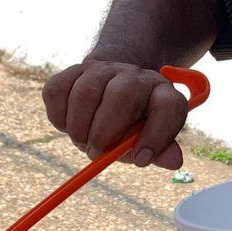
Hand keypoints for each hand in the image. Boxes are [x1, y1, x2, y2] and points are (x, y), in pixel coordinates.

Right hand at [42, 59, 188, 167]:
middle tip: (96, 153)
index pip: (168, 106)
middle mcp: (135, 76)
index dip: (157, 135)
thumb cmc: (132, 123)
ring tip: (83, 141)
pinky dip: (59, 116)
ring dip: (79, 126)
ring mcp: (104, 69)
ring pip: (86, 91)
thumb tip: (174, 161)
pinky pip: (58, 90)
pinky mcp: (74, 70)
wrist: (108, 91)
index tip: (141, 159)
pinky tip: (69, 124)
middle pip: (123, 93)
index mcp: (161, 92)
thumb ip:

++++++

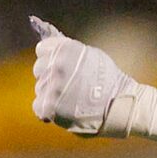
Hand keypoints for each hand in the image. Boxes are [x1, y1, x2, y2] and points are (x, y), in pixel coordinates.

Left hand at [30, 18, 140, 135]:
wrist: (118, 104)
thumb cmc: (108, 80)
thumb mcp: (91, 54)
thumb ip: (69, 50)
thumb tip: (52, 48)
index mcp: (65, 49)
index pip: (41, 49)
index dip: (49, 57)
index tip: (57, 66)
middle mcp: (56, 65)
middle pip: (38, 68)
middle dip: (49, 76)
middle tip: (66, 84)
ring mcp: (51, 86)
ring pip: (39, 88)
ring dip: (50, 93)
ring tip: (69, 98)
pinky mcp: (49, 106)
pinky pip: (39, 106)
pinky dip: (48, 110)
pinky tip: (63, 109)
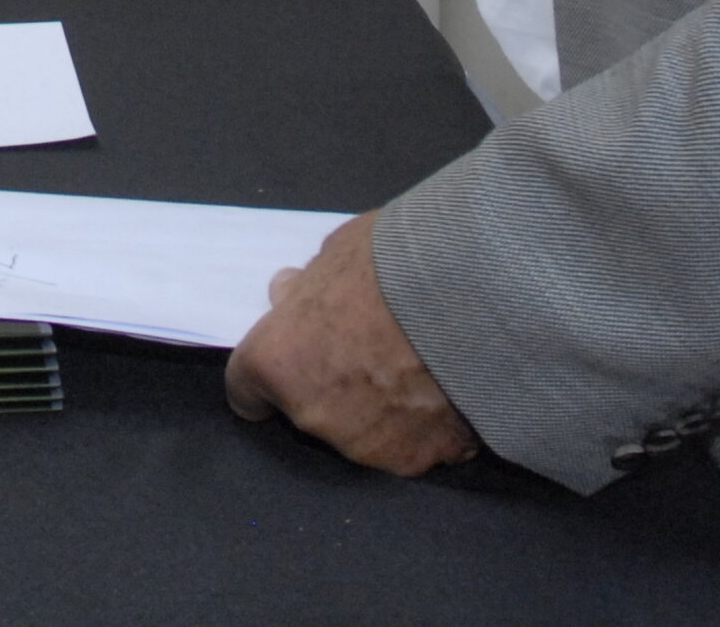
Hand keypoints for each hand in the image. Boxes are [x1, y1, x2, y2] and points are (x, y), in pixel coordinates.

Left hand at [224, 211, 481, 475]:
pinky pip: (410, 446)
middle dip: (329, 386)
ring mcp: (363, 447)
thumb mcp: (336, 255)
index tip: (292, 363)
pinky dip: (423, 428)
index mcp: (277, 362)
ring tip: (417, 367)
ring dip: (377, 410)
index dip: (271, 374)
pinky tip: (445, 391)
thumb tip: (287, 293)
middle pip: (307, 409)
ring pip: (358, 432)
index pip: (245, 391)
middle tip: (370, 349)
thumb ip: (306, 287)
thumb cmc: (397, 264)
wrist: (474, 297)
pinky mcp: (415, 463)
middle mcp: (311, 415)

++++++

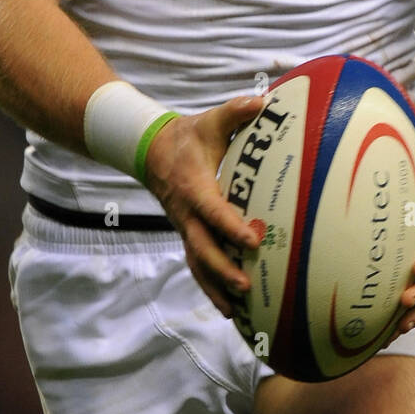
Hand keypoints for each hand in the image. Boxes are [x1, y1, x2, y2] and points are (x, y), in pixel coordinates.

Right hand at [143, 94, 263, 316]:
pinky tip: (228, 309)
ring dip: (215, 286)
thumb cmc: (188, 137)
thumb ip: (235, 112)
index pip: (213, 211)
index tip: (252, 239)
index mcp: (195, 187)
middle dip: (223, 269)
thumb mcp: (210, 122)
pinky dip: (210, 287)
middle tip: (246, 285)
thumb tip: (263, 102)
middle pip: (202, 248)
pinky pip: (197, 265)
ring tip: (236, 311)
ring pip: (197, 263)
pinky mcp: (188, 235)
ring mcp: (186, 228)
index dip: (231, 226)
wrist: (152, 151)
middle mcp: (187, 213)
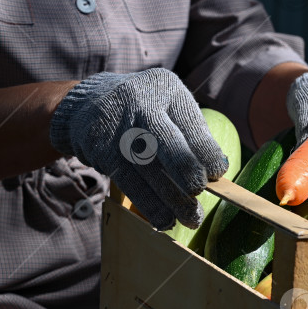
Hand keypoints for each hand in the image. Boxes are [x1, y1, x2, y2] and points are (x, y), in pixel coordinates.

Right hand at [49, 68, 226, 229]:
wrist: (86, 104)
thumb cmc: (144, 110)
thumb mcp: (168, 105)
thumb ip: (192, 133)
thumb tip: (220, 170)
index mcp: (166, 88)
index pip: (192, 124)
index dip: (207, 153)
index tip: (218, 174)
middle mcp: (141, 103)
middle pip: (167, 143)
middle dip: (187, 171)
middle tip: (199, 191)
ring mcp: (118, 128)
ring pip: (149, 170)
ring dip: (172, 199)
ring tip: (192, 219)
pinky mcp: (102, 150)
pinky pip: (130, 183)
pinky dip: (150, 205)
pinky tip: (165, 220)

++++++

## YOUR TASK:
In the listing above, find the line holding "middle dip: (49, 76)" and the line holding "ring mcp: (363, 447)". Reproduce those two lines and all between them exactly, leaving out pictures.

## EXERCISE RESULT:
middle dip: (49, 76)
middle tip: (66, 84)
ring mcp: (51, 86)
ring pip: (39, 88)
ring dip: (50, 93)
ring tip: (69, 98)
pinky mcp: (49, 106)
pinky pip: (39, 106)
pinky dip: (48, 110)
pinky tip: (63, 109)
Hand keypoints for each hand in the image. Boxes are [x1, y1, x2, y2] and points are (x, y), in pixel coordinates.

Left hand at [224, 211, 481, 475]:
pinky pip: (410, 446)
middle dip: (329, 386)
ring mcp: (363, 447)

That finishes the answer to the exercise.